WHAT HAPPENED?
Greenhouse Job Boards and the Job Board API were unavailable for approximately 10 minutes from 10:18pm EDT on May 8th 2017. This was due to issues with our caching layer in our job boards infrastructure.
WHAT WAS THE EFFECT?
Greenhouse Job Boards and the Job Board API were unavailable for a period of approximately 10 minutes. Other parts of the Greenhouse platform, such as Greenhouse Recruiting, Greenhouse Onboarding, and Greenhouse Analytics were not affected and remained 100% available. No external candidate applications could be submitted during this period.
WHO WAS AFFECTED?
This disruption affected all of our customers using hosted or embedded job boards, as well as any career sites built using the Job Board API.
WHAT WAS THE CAUSE?
Due to a memory issue, our caching servers were automatically restarted at 10:18pm EDT on May 8th 2017. Unfortunately, the web servers that were depending on these caching servers were unable to connect to them after the restart. This caused the web servers to enter an 'unhealthy' state, prompting our routing infrastructure to serve error pages with the status of 503 Service Unavailable
.
Once the issue was identified, it was resolved by restarting the web servers. By 10:28pm EDT, the job boards and Job Board API were fully functional.

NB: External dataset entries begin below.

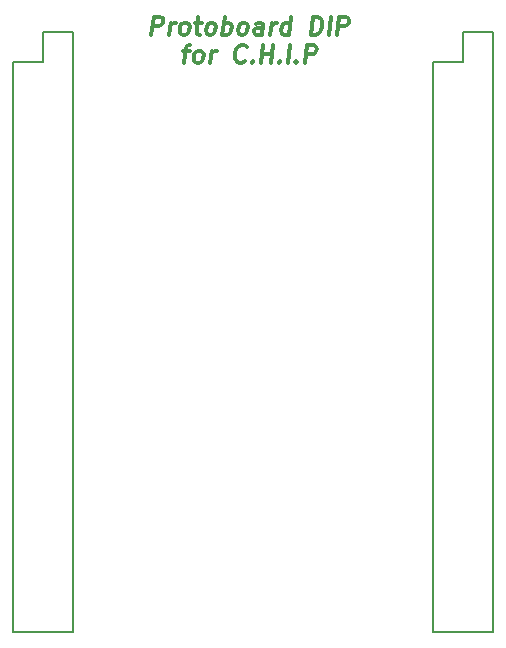
<source format=gto>
G04 #@! TF.FileFunction,Legend,Top*
%FSLAX46Y46*%
G04 Gerber Fmt 4.6, Leading zero omitted, Abs format (unit mm)*
G04 Created by KiCad (PCBNEW 4.0.1-3.201512221402+6198~38~ubuntu14.04.1-stable) date Sat 07 May 2016 10:22:12 PM PDT*
%MOMM*%
G01*
G04 APERTURE LIST*
%ADD10C,0.100000*%
%ADD11C,0.300000*%
%ADD12C,0.150000*%
G04 APERTURE END LIST*
D10*
D11*
X135429179Y-70090571D02*
X135616679Y-68590571D01*
X136188107Y-68590571D01*
X136322036Y-68662000D01*
X136384535Y-68733429D01*
X136438107Y-68876286D01*
X136411322Y-69090571D01*
X136322035Y-69233429D01*
X136241679Y-69304857D01*
X136089892Y-69376286D01*
X135518464Y-69376286D01*
X136929179Y-70090571D02*
X137054179Y-69090571D01*
X137018464Y-69376286D02*
X137107749Y-69233429D01*
X137188107Y-69162000D01*
X137339893Y-69090571D01*
X137482750Y-69090571D01*
X138072036Y-70090571D02*
X137938106Y-70019143D01*
X137875607Y-69947714D01*
X137822035Y-69804857D01*
X137875606Y-69376286D01*
X137964892Y-69233429D01*
X138045249Y-69162000D01*
X138197036Y-69090571D01*
X138411321Y-69090571D01*
X138545249Y-69162000D01*
X138607749Y-69233429D01*
X138661321Y-69376286D01*
X138607750Y-69804857D01*
X138518464Y-69947714D01*
X138438106Y-70019143D01*
X138286321Y-70090571D01*
X138072036Y-70090571D01*
X139125607Y-69090571D02*
X139697036Y-69090571D01*
X139402393Y-68590571D02*
X139241678Y-69876286D01*
X139295249Y-70019143D01*
X139429179Y-70090571D01*
X139572036Y-70090571D01*
X140286322Y-70090571D02*
X140152392Y-70019143D01*
X140089893Y-69947714D01*
X140036321Y-69804857D01*
X140089892Y-69376286D01*
X140179178Y-69233429D01*
X140259535Y-69162000D01*
X140411322Y-69090571D01*
X140625607Y-69090571D01*
X140759535Y-69162000D01*
X140822035Y-69233429D01*
X140875607Y-69376286D01*
X140822036Y-69804857D01*
X140732750Y-69947714D01*
X140652392Y-70019143D01*
X140500607Y-70090571D01*
X140286322Y-70090571D01*
X141429179Y-70090571D02*
X141616679Y-68590571D01*
X141545250Y-69162000D02*
X141697036Y-69090571D01*
X141982750Y-69090571D01*
X142116678Y-69162000D01*
X142179178Y-69233429D01*
X142232750Y-69376286D01*
X142179179Y-69804857D01*
X142089893Y-69947714D01*
X142009535Y-70019143D01*
X141857750Y-70090571D01*
X141572036Y-70090571D01*
X141438107Y-70019143D01*
X143000608Y-70090571D02*
X142866678Y-70019143D01*
X142804179Y-69947714D01*
X142750607Y-69804857D01*
X142804178Y-69376286D01*
X142893464Y-69233429D01*
X142973821Y-69162000D01*
X143125608Y-69090571D01*
X143339893Y-69090571D01*
X143473821Y-69162000D01*
X143536321Y-69233429D01*
X143589893Y-69376286D01*
X143536322Y-69804857D01*
X143447036Y-69947714D01*
X143366678Y-70019143D01*
X143214893Y-70090571D01*
X143000608Y-70090571D01*
X144786322Y-70090571D02*
X144884536Y-69304857D01*
X144830964Y-69162000D01*
X144697036Y-69090571D01*
X144411322Y-69090571D01*
X144259536Y-69162000D01*
X144795250Y-70019143D02*
X144643465Y-70090571D01*
X144286322Y-70090571D01*
X144152393Y-70019143D01*
X144098821Y-69876286D01*
X144116678Y-69733429D01*
X144205965Y-69590571D01*
X144357750Y-69519143D01*
X144714893Y-69519143D01*
X144866679Y-69447714D01*
X145500608Y-70090571D02*
X145625608Y-69090571D01*
X145589893Y-69376286D02*
X145679178Y-69233429D01*
X145759536Y-69162000D01*
X145911322Y-69090571D01*
X146054179Y-69090571D01*
X147072036Y-70090571D02*
X147259536Y-68590571D01*
X147080964Y-70019143D02*
X146929179Y-70090571D01*
X146643465Y-70090571D01*
X146509535Y-70019143D01*
X146447036Y-69947714D01*
X146393464Y-69804857D01*
X146447035Y-69376286D01*
X146536321Y-69233429D01*
X146616678Y-69162000D01*
X146768465Y-69090571D01*
X147054179Y-69090571D01*
X147188107Y-69162000D01*
X148929179Y-70090571D02*
X149116679Y-68590571D01*
X149473822Y-68590571D01*
X149679178Y-68662000D01*
X149804179Y-68804857D01*
X149857750Y-68947714D01*
X149893464Y-69233429D01*
X149866679Y-69447714D01*
X149759535Y-69733429D01*
X149670250Y-69876286D01*
X149509535Y-70019143D01*
X149286322Y-70090571D01*
X148929179Y-70090571D01*
X150429179Y-70090571D02*
X150616679Y-68590571D01*
X151143465Y-70090571D02*
X151330965Y-68590571D01*
X151902393Y-68590571D01*
X152036322Y-68662000D01*
X152098821Y-68733429D01*
X152152393Y-68876286D01*
X152125608Y-69090571D01*
X152036321Y-69233429D01*
X151955965Y-69304857D01*
X151804178Y-69376286D01*
X151232750Y-69376286D01*
X138089893Y-71490571D02*
X138661322Y-71490571D01*
X138179179Y-72490571D02*
X138339893Y-71204857D01*
X138429178Y-71062000D01*
X138580965Y-70990571D01*
X138723822Y-70990571D01*
X139250608Y-72490571D02*
X139116678Y-72419143D01*
X139054179Y-72347714D01*
X139000607Y-72204857D01*
X139054178Y-71776286D01*
X139143464Y-71633429D01*
X139223821Y-71562000D01*
X139375608Y-71490571D01*
X139589893Y-71490571D01*
X139723821Y-71562000D01*
X139786321Y-71633429D01*
X139839893Y-71776286D01*
X139786322Y-72204857D01*
X139697036Y-72347714D01*
X139616678Y-72419143D01*
X139464893Y-72490571D01*
X139250608Y-72490571D01*
X140393465Y-72490571D02*
X140518465Y-71490571D01*
X140482750Y-71776286D02*
X140572035Y-71633429D01*
X140652393Y-71562000D01*
X140804179Y-71490571D01*
X140947036Y-71490571D01*
X143339893Y-72347714D02*
X143259535Y-72419143D01*
X143036321Y-72490571D01*
X142893464Y-72490571D01*
X142688107Y-72419143D01*
X142563106Y-72276286D01*
X142509535Y-72133429D01*
X142473821Y-71847714D01*
X142500606Y-71633429D01*
X142607750Y-71347714D01*
X142697035Y-71204857D01*
X142857750Y-71062000D01*
X143080964Y-70990571D01*
X143223821Y-70990571D01*
X143429178Y-71062000D01*
X143491678Y-71133429D01*
X143982750Y-72347714D02*
X144045249Y-72419143D01*
X143964893Y-72490571D01*
X143902392Y-72419143D01*
X143982750Y-72347714D01*
X143964893Y-72490571D01*
X144679179Y-72490571D02*
X144866679Y-70990571D01*
X144777393Y-71704857D02*
X145634536Y-71704857D01*
X145536322Y-72490571D02*
X145723822Y-70990571D01*
X146268465Y-72347714D02*
X146330964Y-72419143D01*
X146250608Y-72490571D01*
X146188107Y-72419143D01*
X146268465Y-72347714D01*
X146250608Y-72490571D01*
X146964894Y-72490571D02*
X147152394Y-70990571D01*
X147697037Y-72347714D02*
X147759536Y-72419143D01*
X147679180Y-72490571D01*
X147616679Y-72419143D01*
X147697037Y-72347714D01*
X147679180Y-72490571D01*
X148393466Y-72490571D02*
X148580966Y-70990571D01*
X149152394Y-70990571D01*
X149286323Y-71062000D01*
X149348822Y-71133429D01*
X149402394Y-71276286D01*
X149375609Y-71490571D01*
X149286322Y-71633429D01*
X149205966Y-71704857D01*
X149054179Y-71776286D01*
X148482751Y-71776286D01*
D12*
X128778000Y-120650000D02*
X128778000Y-69850000D01*
X123698000Y-72390000D02*
X123698000Y-120650000D01*
X128778000Y-120650000D02*
X123698000Y-120650000D01*
X128778000Y-69850000D02*
X126238000Y-69850000D01*
X126238000Y-69850000D02*
X126238000Y-72390000D01*
X126238000Y-72390000D02*
X123698000Y-72390000D01*
X164338000Y-120650000D02*
X164338000Y-69850000D01*
X159258000Y-72390000D02*
X159258000Y-120650000D01*
X164338000Y-120650000D02*
X159258000Y-120650000D01*
X164338000Y-69850000D02*
X161798000Y-69850000D01*
X161798000Y-69850000D02*
X161798000Y-72390000D01*
X161798000Y-72390000D02*
X159258000Y-72390000D01*
M02*

</source>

WHAT ARE WE DOING TO PREVENT THIS FROM OCCURRING AGAIN?
We will be upgrading our caching infrastructure to ensure that these memory issues are less likely to occur in the future, as well as ensuring that restarts will be handled more gracefully. We will also be improving our monitoring on this part of our infrastructure to provide us with an earlier indication that something is wrong.
We take the availability of our software very seriously, and are committed to making changes to prevent this kind of downtime happening again. Please accept our apologies for any inconvenience caused.